Where did you come up with this information? In the first place, boiled beans or what we call frijoles de la olla are commonly found on our tables throughout the country. And there are many different bean varieties to choose from wherever you happen to be here. And frijoles refritos are absolutely not a special occasion food. They are eaten everyday and almost at every meal in many Mexican homes.

Has it anything to do with income? My spouse often visited a well to do family when she was in her teens, and I understand never ate refried beans. Large amounts of beans cooked with large amounts of pork, and whole garlic cloves, but not refried.
Limes with everything, supposedly. :slight_smile:

Well, I was paraphrasing a Rick Bayless cookbook for most of that, and I think he might have been talking about traditional foods, not necessarily availability.

And what’s untrue other than the refried beans aren’t special occasion food? Are black beans traditional in Northern Mexico? Are they more tradtional in say… Yucatan?

I wasn’t trying to say that beans aren’t common, but rather that Tex-Mex tends to derive from northern Mexican cooking, and as a result has stuff like pinto beans and flour tortillas which aren’t as traditionally common in other parts of Mexico, and that a “traditional” Mexican restaurant might serve black beans or pintos, refried or boiled and be equally authentic.

I had refried black beans a few months back and I’ve been on a kick with them ever since. So good.

Like others I add a bit of milk.

That presupposes you already have the beans around. They’re super easy to make, as long as you’ve already made beans.

Hey, would you mind letting everyone know how much rice you eat? Go to a Mexican or a Tex-Mex restaurant anywhere in the world (except Mexico) and they try to fill you up on beans, yellow cheese, and rice.

I’m not sure what pink beans are; I’d call Peruanos white beans, and they seem to be predominant in Guanajuato which is pretty central.

The thing about refried beans isn’t that they’re special or not special. They start out as brothy beans, a big pot of them. Tomorrow they’re less brothy. In a couple of days add some oil, and continue to heat them up and serve them until they’re gone. Refried beans are the result of the practical use of a big batch of beans.

We’ve imported refried beans as a false friend. They’re not really re-fried; in Spanish the meaning is more like well fried.

Pink beans are a somewhat smaller, rounder and less speckled variety of bean which is pretty much interchangeable with pinto beans.

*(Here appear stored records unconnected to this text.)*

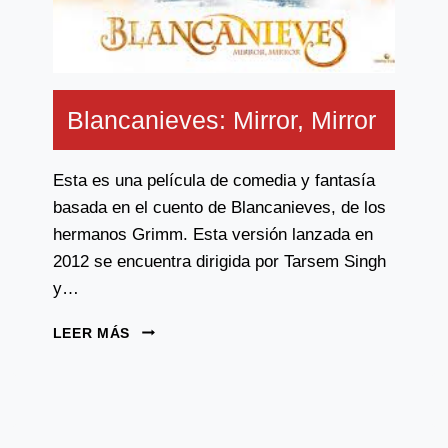
Blancanieves: Mirror, Mirror
Esta es una película de comedia y fantasía
basada en el cuento de Blancanieves, de los
hermanos Grimm. Esta versión lanzada en
2012 se encuentra dirigida por Tarsem Singh
y…
BLANCANIEVES:
LEER MÁS
MIRROR,
MIRROR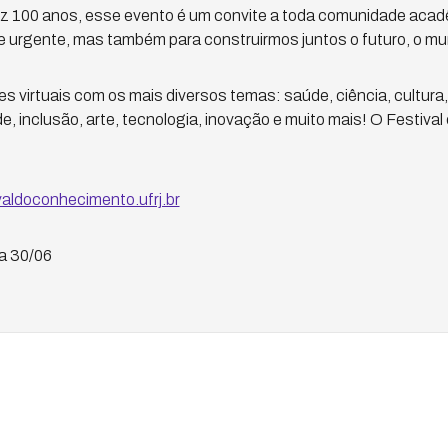
 100 anos, esse evento é um convite a toda comunidade acadê
ente urgente, mas também para construirmos juntos o futuro, o 
es virtuais com os mais diversos temas: saúde, ciência, cultura,
e, inclusão, arte, tecnologia, inovação e muito mais! O Festival é
valdoconhecimento.ufrj.br
ia 30/06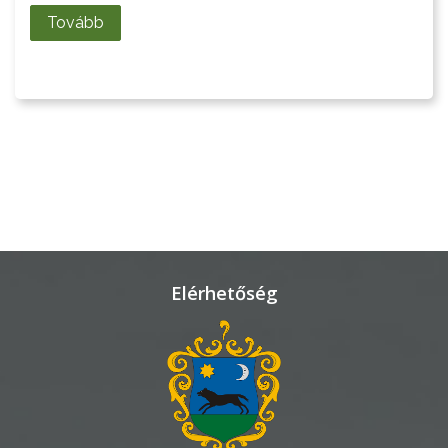
Tovább
LAKOSSÁGI
INFORMÁCIÓK
HASZNOS
KVÍZ
Elérhetőség
A
VÁROS
PÉNZÜGYEI
KÖLTSÉGVETÉSI
RENDELETEK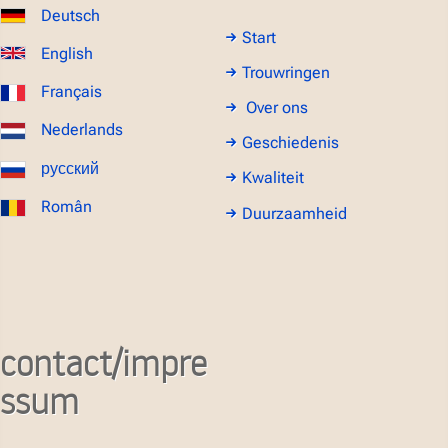
Deutsch
Start
English
Trouwringen
Français
Over ons
Nederlands
Geschiedenis
русский
Kwaliteit
Român
Duurzaamheid
contact/impre
ssum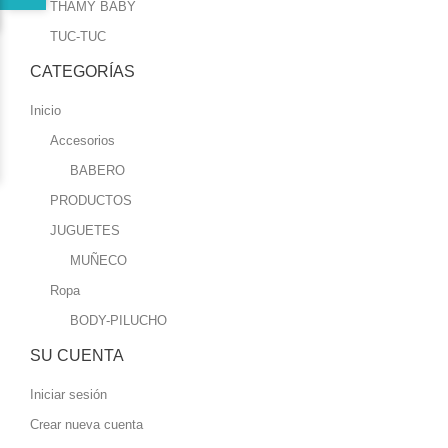
THAMY BABY
TUC-TUC
CATEGORÍAS
Inicio
Accesorios
BABERO
PRODUCTOS
JUGUETES
MUÑECO
Ropa
BODY-PILUCHO
SU CUENTA
Iniciar sesión
Crear nueva cuenta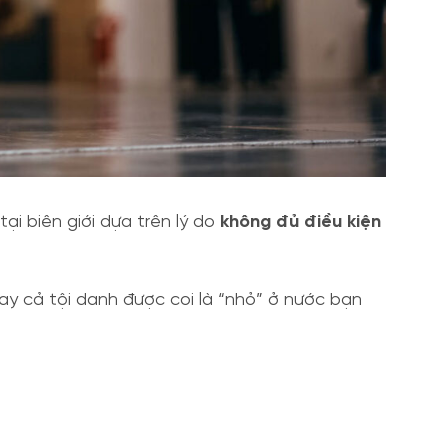
ại biên giới dựa trên lý do
không đủ điều kiện
ay cả tội danh được coi là “nhỏ” ở nước bạn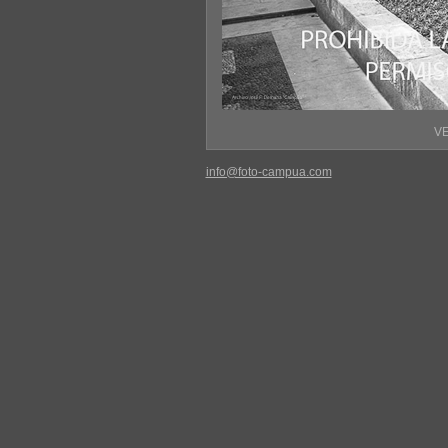
VE
info@foto-campua.com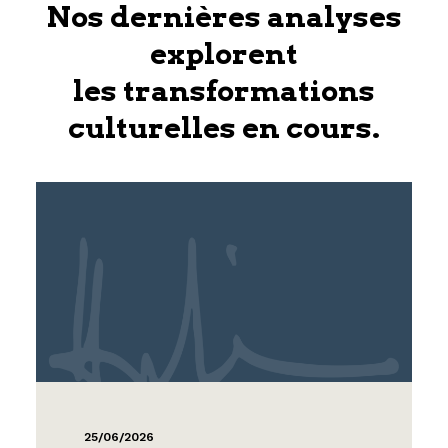
Nos dernières analyses
explorent
les transformations
culturelles en cours.
25/06/2026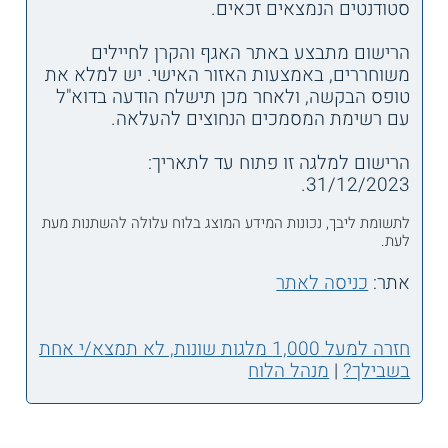
סטודנטים הנמצאים זכאים.
הרישום מתבצע באתר האגף והקרן לחיילים
משוחררים, באמצעות האזור האישי. יש למלא את
טופס הבקשה, ולאחר מכן תישלח הודעה בדוא"ל
עם רשימת המסמכים הנחוצים להעלאה.
הרישום למלגה זו פתוח עד לתאריך:
31/12/2023.
לתשומת ליבך, נכונות המידע המוצג בלוח עלולה להשתנות מעת
לעת.
אתר:
כניסה לאתר
חזרה למעל 1,000 מלגות שונות, לא תמצא/י אחת
בשבילך?
|
מנהל הלוח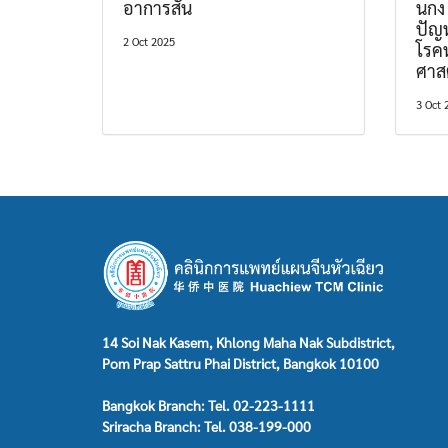
อาการสั่น
นกง
ปัญ
2 Oct 2025
โรค
ศาส
3 Oct 
14 Soi Nak Kasem, Khlong Maha Nak Subdistrict,
Pom Prap Sattru Phai District, Bangkok 10100
Bangkok Branch: Tel. 02-223-1111
Sriracha Branch: Tel. 038-199-000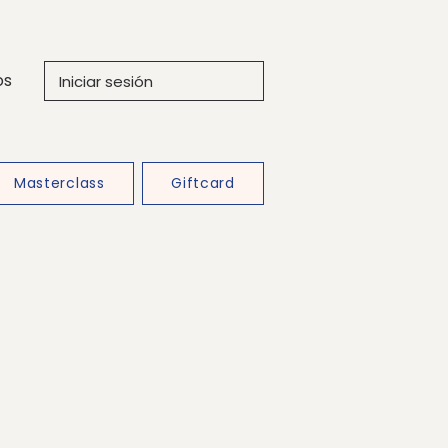
os
Iniciar sesión
Masterclass
Giftcard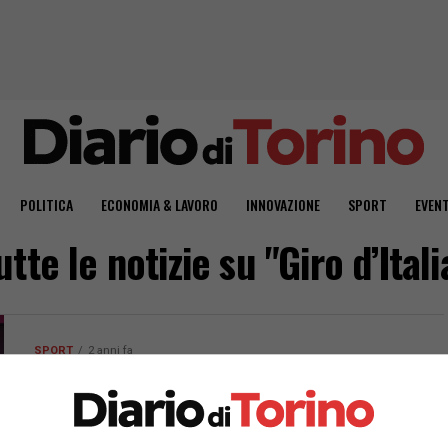
POLITICA
ECONOMIA & LAVORO
INNOVAZIONE
SPORT
EVENT
utte le notizie su "Giro d’Itali
SPORT
2 anni fa
Pogacar domina la salita di Pantani:
vittoria e primato al Giro d’Italia 2024
Il campione sloveno Tadej Pogacar conquista una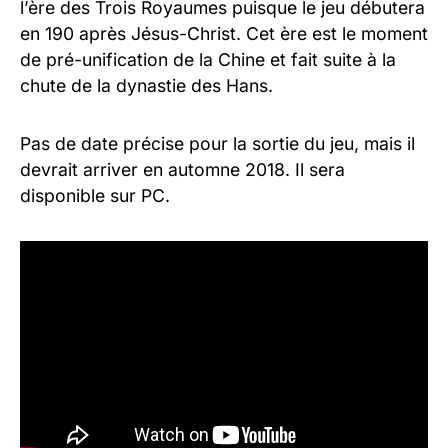
l’ère des Trois Royaumes puisque le jeu débutera
en 190 après Jésus-Christ. Cet ère est le moment
de pré-unification de la Chine et fait suite à la
chute de la dynastie des Hans.
Pas de date précise pour la sortie du jeu, mais il
devrait arriver en automne 2018. Il sera
disponible sur PC.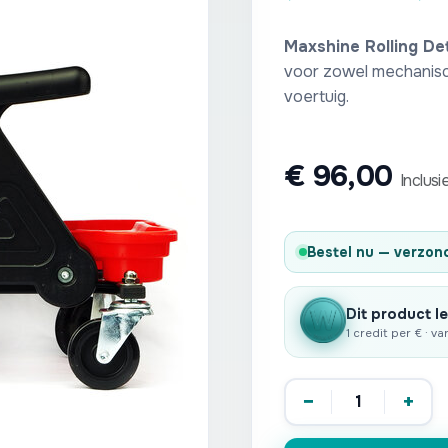
Maxshine Rolling De
voor zowel mechanisch
voertuig.
€
96,00
Inclusi
Bestel nu — verzo
Dit product le
1 credit per € · v
−
+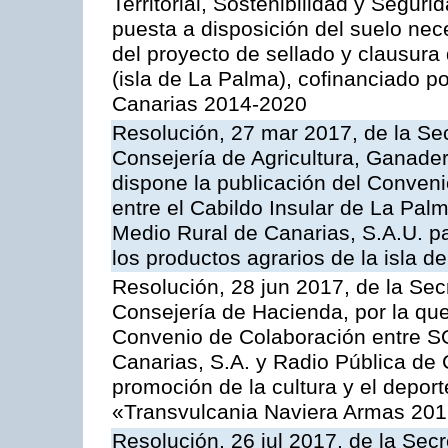
Territorial, Sostenibilidad y Seguri
puesta a disposición del suelo nec
del proyecto de sellado y clausura
(isla de La Palma), cofinanciado 
Canarias 2014-2020
Resolución, 27 mar 2017, de la Sec
Consejería de Agricultura, Ganader
dispone la publicación del Conveni
entre el Cabildo Insular de La Palm
Medio Rural de Canarias, S.A.U. pa
los productos agrarios de la isla d
Resolución, 28 jun 2017, de la Sec
Consejería de Hacienda, por la que
Convenio de Colaboración entre SO
Canarias, S.A. y Radio Pública de C
promoción de la cultura y el depor
«Transvulcania Naviera Armas 20
Resolución, 26 jul 2017, de la Sec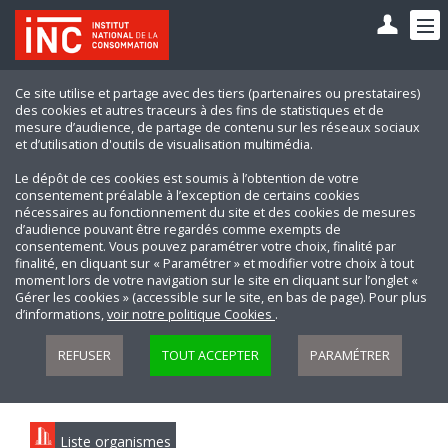
Ce site utilise et partage avec des tiers (partenaires ou prestataires)
des cookies et autres traceurs à des fins de statistiques et de
mesure d’audience, de partage de contenu sur les réseaux sociaux
et d’utilisation d'outils de visualisation multimédia.
Le dépôt de ces cookies est soumis à l’obtention de votre
consentement préalable à l’exception de certains cookies
nécessaires au fonctionnement du site et des cookies de mesures
d’audience pouvant être regardés comme exempts de
consentement. Vous pouvez paramétrer votre choix, finalité par
finalité, en cliquant sur « Paramétrer » et modifier votre choix à tout
moment lors de votre navigation sur le site en cliquant sur l’onglet «
Gérer les cookies » (accessible sur le site, en bas de page). Pour plus
d’informations,
voir notre politique Cookies
.
REFUSER
TOUT ACCEPTER
PARAMÉTRER
Liste organismes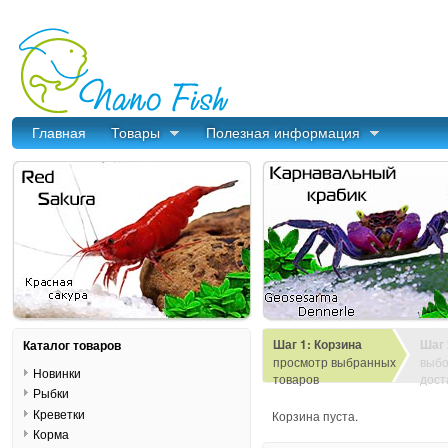
Главная
Товары
Полезная информация
Шаг 1: Корзина
Шаг 
Каталог товаров
просмотр выбранных
выбо
Новинки
товаров
дост
Рыбки
Креветки
Корзина пуста.
Корма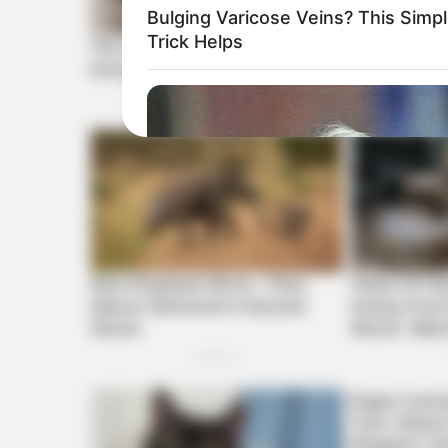
Bulging Varicose Veins? This Simp
Trick Helps
BUZZ DAY
Remember Tiger's Ex-Wife? Try N
See Her Now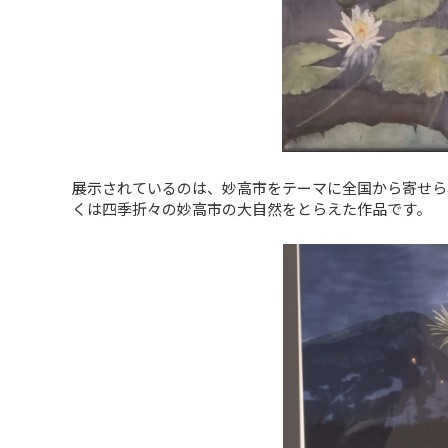
展示されているのは、妙高市をテーマに全国から寄せら
くは四季折々の妙高市の大自然をとらえた作品です。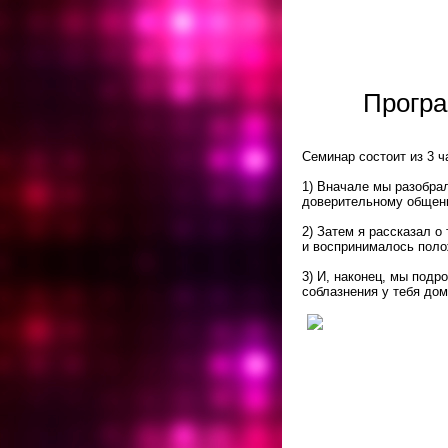
Програ
Семинар состоит из 3 ч
1) Вначале мы разобрал
доверительному общен
2) Затем я рассказал о
и воспринималось поло
3) И, наконец, мы подро
соблазнения у тебя дом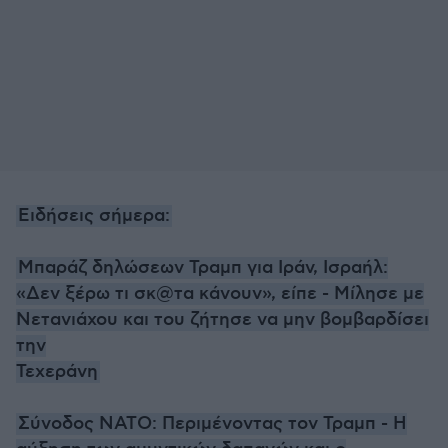
Ειδήσεις σήμερα:
Μπαράζ δηλώσεων Τραμπ για Ιράν, Ισραήλ:
«Δεν ξέρω τι σκ@τα κάνουν», είπε - Μίλησε με
Νετανιάχου και του ζήτησε να μην βομβαρδίσει
την
Τεχεράνη
Σύνοδος ΝΑΤΟ: Περιμένοντας τον Τραμπ - Η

Cooked, I doubt anyone can probably tell the difference.

Every peruano bean I’ve seen is a yellowish/khaki color. North of the border, white beans typically means either Great Northern, Navy, or possibly cannelloni beans, all of which are very white, and not really yellowish. Peruanos are probably my favorite bean though.

And yeah, I know that *refrito * doesn’t actually mean “re-fried”, but it’s the term used in English to describe that particular bean dish.